You can draw your conclusions based on these few factors:
1. Little to No Transparency
Using a Chinese VPN means you would have to keep looking out for the true identities of the owners of the VPN. Chinese VPN companies hardly give information about who they are, where they operate from, their operation policies, and many more.
This is important to know because VPN owners can be anybody, including cybercrooks masquerading behind offering the public online anonymity and privacy service. VPN owners can mine your data, steal your information, and use it for illegal activities.
How can you ascertain that your data is safe if you do not know the VPN owners?
2. Vulnerable to Risks
As you use a VPN owned by Chinese, you must always bear in mind that your data is at risk. It is at risk of malware, hackers, the Chinese Government, and cybercriminals. This defeats the purpose of signing up for the service, don’t you think?
People use VPNs to avoid all these risks, but choosing one owned by a company based in a country with weak privacy policies makes you an easy target.
How to Find a Trustworthy VPN
Fully aware of the risks you face by going with any random Virtual Private Network (VPN), you must take precautions to see that your choice of VPN partner is safe for you. Here are a few tips to help with your search.
1. Do Your Homework
Seeing as these VPNs are not interested in telling you about their parent companies and their background, it’s up to you to do some digging. Before you choose any VPN, try to find out about the service by going online. Reviews don’t lie. Chances are there are other people like you who are also privacy-conscious and have done their digging.
What are reviews and other users saying? What do researchers have to say? All these will point you in the right direction and help you find out how trustworthy a VPN provider claims to be.
3. Avoid Free VPNs
Free VPNs may claim to be free, but they need money to run their services. So, many of them turn to track and sell your data to businesses and advertisers. This also means they use poor encryption tools to protect your data. With only a weak protection, data breaches become easier by the Chinese Government or cybercriminals, putting your information at risk.

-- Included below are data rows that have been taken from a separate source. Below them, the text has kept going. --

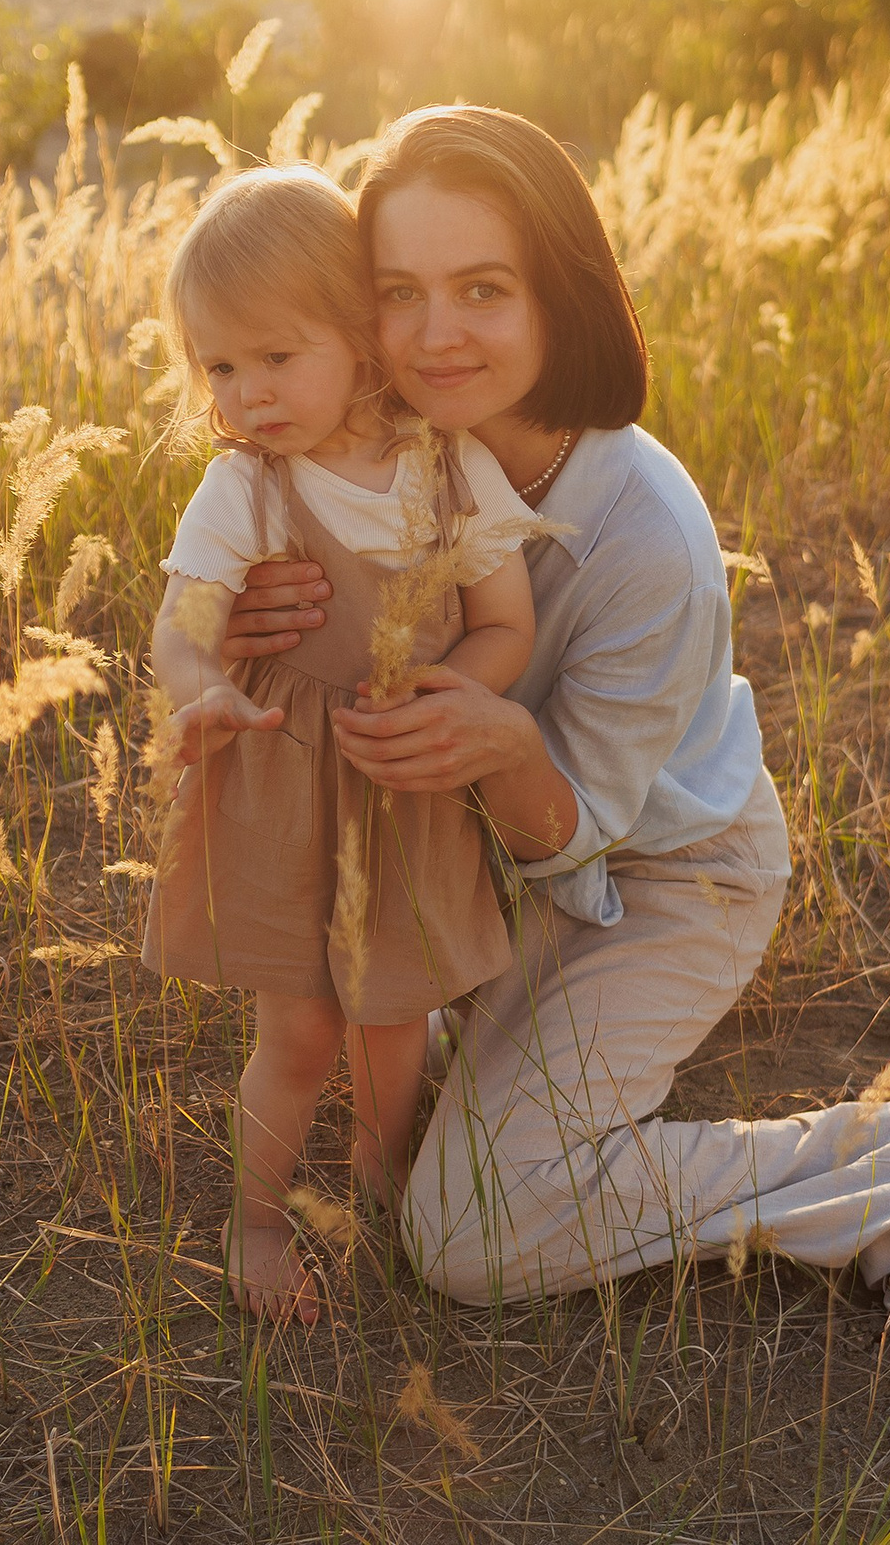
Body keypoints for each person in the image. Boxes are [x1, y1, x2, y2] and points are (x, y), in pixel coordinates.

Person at [216, 108, 890, 1327]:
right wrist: (258, 622)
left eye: (483, 289)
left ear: (558, 295)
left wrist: (508, 747)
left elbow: (577, 830)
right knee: (394, 1060)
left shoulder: (648, 537)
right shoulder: (366, 450)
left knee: (471, 1232)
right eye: (397, 292)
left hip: (653, 870)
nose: (435, 336)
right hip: (469, 859)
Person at [142, 166, 545, 1324]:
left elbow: (504, 625)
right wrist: (204, 690)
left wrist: (448, 700)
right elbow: (181, 628)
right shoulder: (246, 488)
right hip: (281, 780)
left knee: (390, 1008)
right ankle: (257, 1223)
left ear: (362, 342)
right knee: (302, 1020)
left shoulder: (448, 466)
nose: (248, 392)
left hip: (401, 773)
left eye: (277, 356)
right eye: (220, 365)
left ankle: (379, 1175)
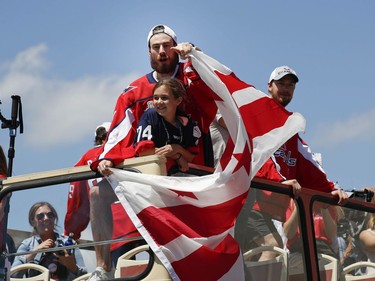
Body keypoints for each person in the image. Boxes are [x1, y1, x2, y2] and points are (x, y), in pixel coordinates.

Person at [87, 24, 218, 280]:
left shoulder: (192, 83)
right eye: (155, 47)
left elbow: (214, 96)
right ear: (148, 53)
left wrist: (196, 58)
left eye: (167, 46)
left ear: (176, 50)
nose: (162, 51)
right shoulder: (133, 92)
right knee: (96, 193)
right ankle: (103, 270)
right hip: (147, 176)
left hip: (189, 176)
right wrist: (105, 159)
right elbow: (118, 132)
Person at [63, 123, 144, 268]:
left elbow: (75, 202)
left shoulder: (84, 159)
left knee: (120, 274)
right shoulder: (128, 150)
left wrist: (71, 233)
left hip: (111, 232)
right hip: (140, 221)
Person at [134, 78, 201, 173]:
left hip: (178, 178)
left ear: (178, 100)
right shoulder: (150, 116)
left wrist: (178, 149)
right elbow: (142, 152)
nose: (159, 102)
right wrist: (177, 156)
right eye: (155, 98)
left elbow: (191, 157)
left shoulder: (187, 123)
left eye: (164, 98)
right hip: (152, 175)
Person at [12, 202, 87, 281]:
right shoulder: (27, 245)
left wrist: (71, 265)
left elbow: (85, 277)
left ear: (54, 218)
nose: (46, 218)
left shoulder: (69, 243)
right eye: (40, 216)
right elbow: (13, 275)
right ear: (33, 221)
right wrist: (35, 251)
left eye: (50, 215)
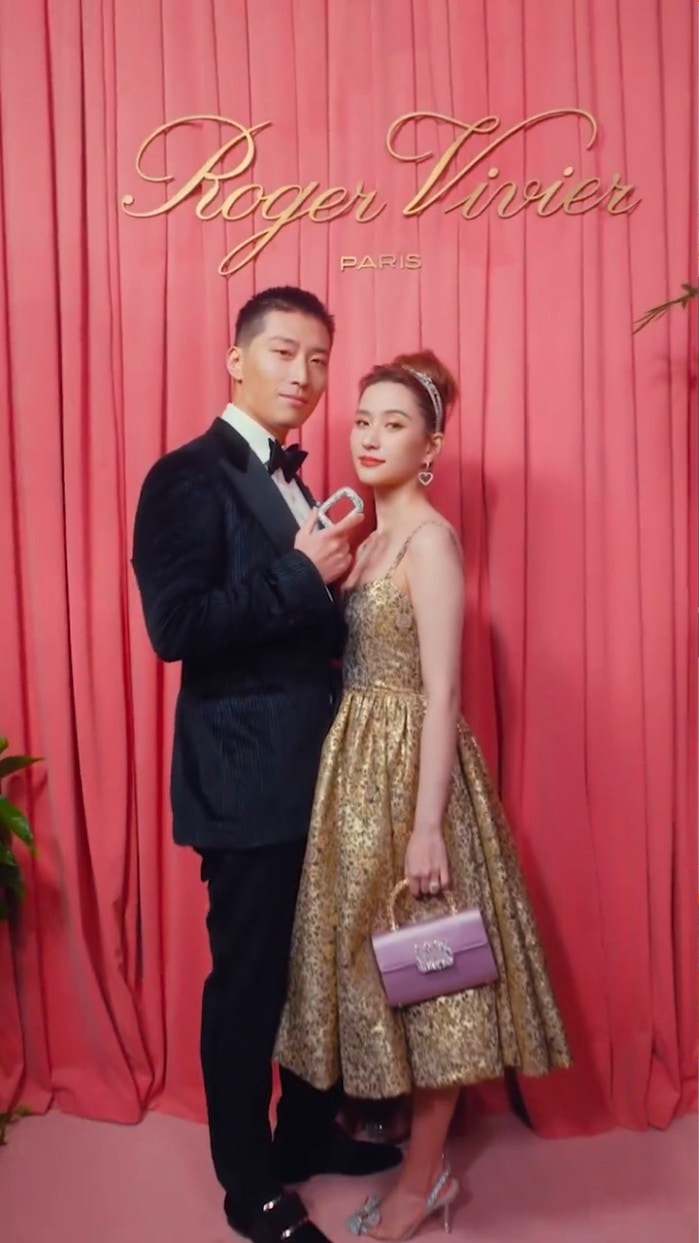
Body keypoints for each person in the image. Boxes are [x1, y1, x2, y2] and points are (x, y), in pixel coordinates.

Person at [275, 350, 571, 1241]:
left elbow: (442, 692)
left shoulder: (431, 542)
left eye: (394, 422)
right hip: (352, 771)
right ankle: (395, 1137)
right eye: (362, 419)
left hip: (412, 773)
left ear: (430, 444)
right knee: (378, 968)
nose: (369, 436)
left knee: (434, 975)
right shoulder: (365, 539)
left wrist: (429, 824)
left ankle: (421, 1182)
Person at [131, 287, 401, 1243]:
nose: (304, 374)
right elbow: (176, 626)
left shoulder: (295, 479)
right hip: (245, 782)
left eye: (319, 358)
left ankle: (306, 1132)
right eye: (285, 352)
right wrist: (300, 574)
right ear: (236, 359)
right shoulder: (184, 477)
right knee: (249, 983)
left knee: (315, 968)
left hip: (319, 773)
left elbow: (297, 626)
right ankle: (248, 1184)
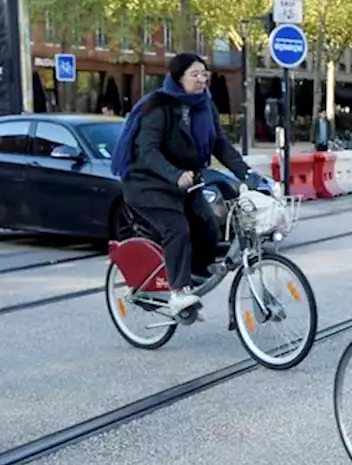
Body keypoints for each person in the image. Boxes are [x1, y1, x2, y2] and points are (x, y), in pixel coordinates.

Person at [112, 53, 264, 315]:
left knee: (207, 226)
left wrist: (247, 174)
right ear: (178, 78)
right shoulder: (157, 107)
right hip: (148, 183)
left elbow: (220, 145)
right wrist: (174, 174)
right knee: (177, 229)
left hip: (186, 183)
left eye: (204, 74)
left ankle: (195, 276)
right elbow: (147, 151)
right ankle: (178, 291)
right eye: (195, 74)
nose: (202, 79)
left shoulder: (205, 105)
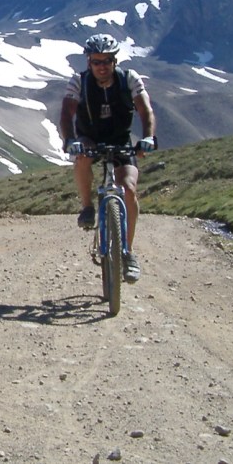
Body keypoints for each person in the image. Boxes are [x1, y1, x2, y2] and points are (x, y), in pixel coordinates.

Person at [59, 33, 157, 282]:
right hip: (89, 138)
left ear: (115, 61)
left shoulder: (129, 79)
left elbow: (145, 110)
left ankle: (128, 253)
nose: (101, 66)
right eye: (96, 61)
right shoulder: (79, 82)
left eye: (106, 61)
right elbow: (66, 113)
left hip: (120, 140)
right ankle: (87, 207)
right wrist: (69, 140)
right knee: (82, 157)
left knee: (129, 189)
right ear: (89, 62)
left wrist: (148, 137)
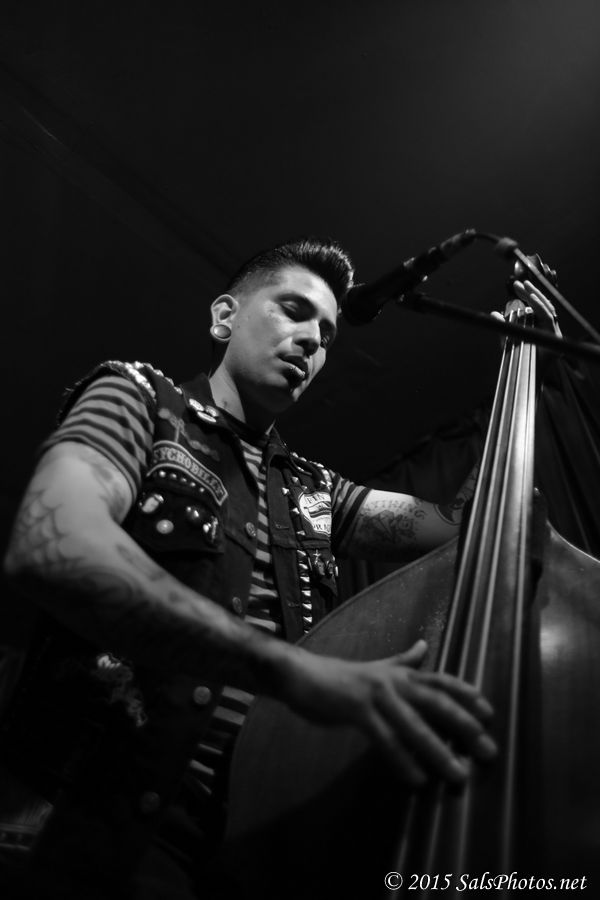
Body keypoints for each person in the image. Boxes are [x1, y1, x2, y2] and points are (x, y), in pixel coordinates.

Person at [0, 237, 554, 899]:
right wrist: (294, 671)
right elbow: (52, 545)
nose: (312, 341)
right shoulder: (142, 399)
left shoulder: (314, 492)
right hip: (73, 820)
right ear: (224, 317)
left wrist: (523, 364)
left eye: (326, 335)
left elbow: (465, 527)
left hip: (227, 854)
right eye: (293, 311)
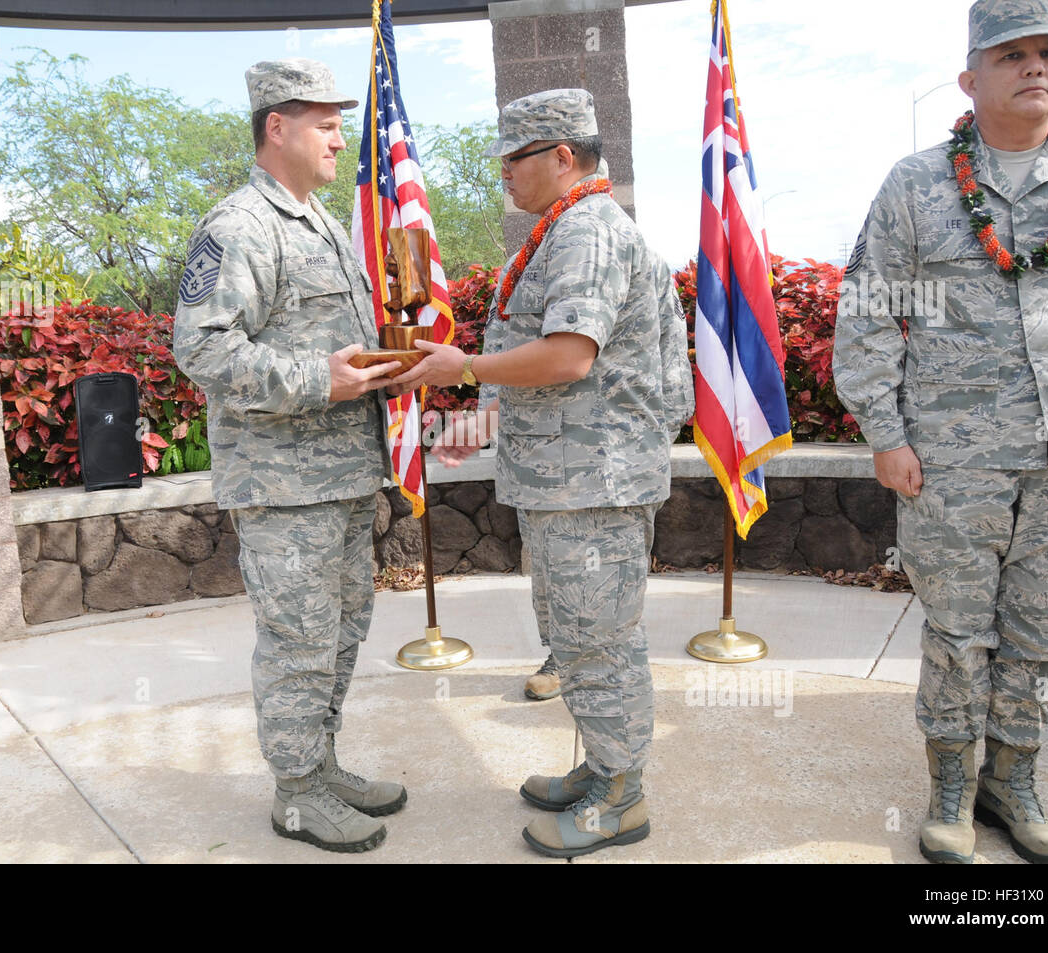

VPNs are necessary for every internet user, and so it’s great that Chinese companies are doing their part in providing such services for netizens. What’s worrisome, however, is their hidden identity that makes their offerings extremely suspicious, especially since China has not proven very internet-friendly. Choosing to use a Chinese-owned VPN should be with utmost care and certainty that your information is not at risk.